Monday, 8 June 2026
Homes without Windows - Chandu Maheria -2026
Reading Homes without Windows, I frequently experienced flashes of deja vu. Although unlike , I grew up in a village setting in Maharashtra, the experiences of Dalits are essentially not very dissimilar. In addition, I was well acquainted with places and most people that figure in the book. It evoked memories of my own encounters with caste and communal violence in Gujarat.
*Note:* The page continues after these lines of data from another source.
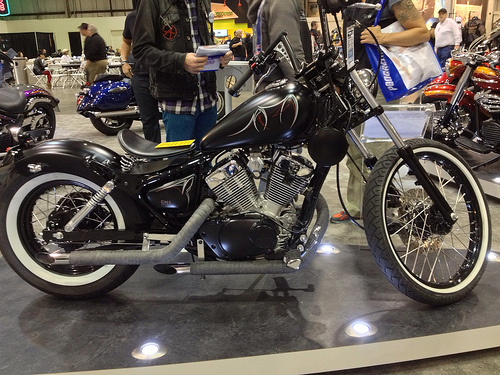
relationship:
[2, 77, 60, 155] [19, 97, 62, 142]
bike has tire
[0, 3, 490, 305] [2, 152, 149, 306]
bike has wheel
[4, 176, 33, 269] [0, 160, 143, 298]
stripe on tire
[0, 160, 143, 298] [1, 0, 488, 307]
tire on motorcycle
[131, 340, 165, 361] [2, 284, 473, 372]
light on floor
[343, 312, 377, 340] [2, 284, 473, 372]
light on floor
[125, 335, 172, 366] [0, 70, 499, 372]
light on floor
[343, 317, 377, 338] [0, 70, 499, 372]
light on floor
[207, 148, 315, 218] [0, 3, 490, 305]
motor on a bike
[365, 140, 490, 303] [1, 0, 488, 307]
tire on a motorcycle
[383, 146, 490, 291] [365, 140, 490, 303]
whitewall on a tire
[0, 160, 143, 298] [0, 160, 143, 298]
tire on a tire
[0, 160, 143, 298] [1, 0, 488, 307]
tire on a motorcycle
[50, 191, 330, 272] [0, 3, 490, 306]
exhaust pipes on a bike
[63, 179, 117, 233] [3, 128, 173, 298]
shock absorbers on back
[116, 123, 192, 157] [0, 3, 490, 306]
seat on bike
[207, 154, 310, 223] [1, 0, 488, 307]
motor on motorcycle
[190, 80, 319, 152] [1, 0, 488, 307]
gas tank on motorcycle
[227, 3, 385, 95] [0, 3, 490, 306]
handle bars on bike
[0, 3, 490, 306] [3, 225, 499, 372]
bike on display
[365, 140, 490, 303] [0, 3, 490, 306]
tire on bike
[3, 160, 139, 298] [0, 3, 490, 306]
tire on bike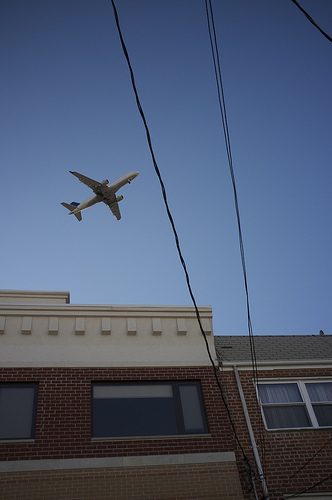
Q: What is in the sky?
A: A plane.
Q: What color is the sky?
A: Blue.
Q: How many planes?
A: One.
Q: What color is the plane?
A: White.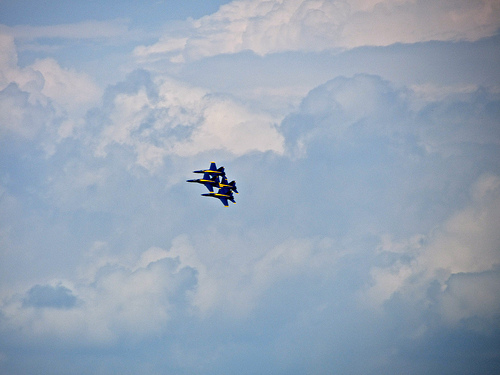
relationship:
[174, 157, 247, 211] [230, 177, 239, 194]
planes has tail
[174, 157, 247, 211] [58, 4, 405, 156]
planes in sky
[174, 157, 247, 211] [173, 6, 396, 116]
planes in clouds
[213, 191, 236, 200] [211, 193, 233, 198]
fuselage has stripe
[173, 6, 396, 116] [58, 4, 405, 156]
clouds in sky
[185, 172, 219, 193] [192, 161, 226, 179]
airplane behind planes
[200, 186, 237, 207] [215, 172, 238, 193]
airplane behind airplane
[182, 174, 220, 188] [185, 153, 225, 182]
airplane under airplane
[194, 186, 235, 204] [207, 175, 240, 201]
airplane under airplane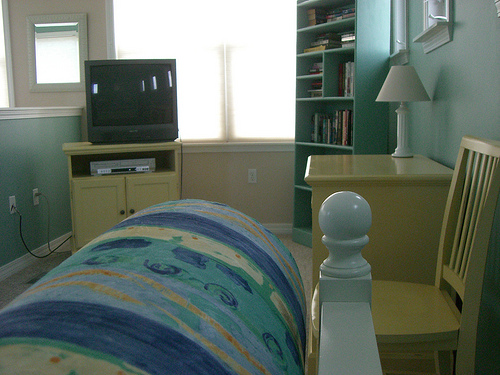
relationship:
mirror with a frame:
[36, 21, 79, 83] [29, 13, 88, 92]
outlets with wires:
[9, 189, 41, 214] [12, 203, 73, 258]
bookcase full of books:
[294, 0, 391, 248] [300, 4, 354, 147]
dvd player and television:
[88, 159, 156, 174] [84, 58, 177, 143]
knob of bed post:
[320, 192, 371, 255] [315, 191, 381, 374]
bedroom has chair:
[0, 0, 499, 374] [312, 138, 499, 370]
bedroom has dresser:
[0, 0, 499, 374] [306, 152, 461, 283]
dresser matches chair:
[306, 152, 461, 283] [312, 138, 499, 370]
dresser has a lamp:
[306, 152, 461, 283] [373, 63, 432, 159]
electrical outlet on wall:
[248, 168, 260, 185] [188, 150, 292, 217]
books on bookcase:
[300, 4, 354, 147] [294, 0, 391, 248]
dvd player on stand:
[88, 159, 156, 174] [64, 139, 182, 246]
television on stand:
[84, 58, 177, 143] [64, 139, 182, 246]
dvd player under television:
[88, 159, 156, 174] [84, 58, 177, 143]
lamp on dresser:
[373, 63, 432, 159] [306, 152, 461, 283]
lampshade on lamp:
[376, 65, 430, 101] [373, 63, 432, 159]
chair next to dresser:
[312, 138, 499, 370] [306, 152, 461, 283]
One episode returned vividly to mind: during the anti-reservation riots of 1981, while I was a student at IIM Ahmedabad, I found myself trapped by a mob in Bapunagar. The IIM campus was an elitist island that remained insulated even when the city around it burned. Yet the social activist in me often ventured into working-class neighbourhoods to understand events first hand. I had befriended several Dalit activists across Ahmedabad and regularly attended their meetings.
One afternoon, in the thick of the riots, riding my Vijay scooter towards the Buddha Vihar in Bapunagar, I was stopped by half a dozen men armed with sticks and wearing the ferocious expressions of a riotous mob. When I told them where I was headed, they began manhandling me and seized my scooter. For a few moments, I genuinely thought I might become the next day’s newspaper headline. Suddenly, however, a group of 15 to 20 Dalit youths, blue scarves tied around their foreheads, emerged from a nearby basti. The attackers quickly dispersed, and I was saved.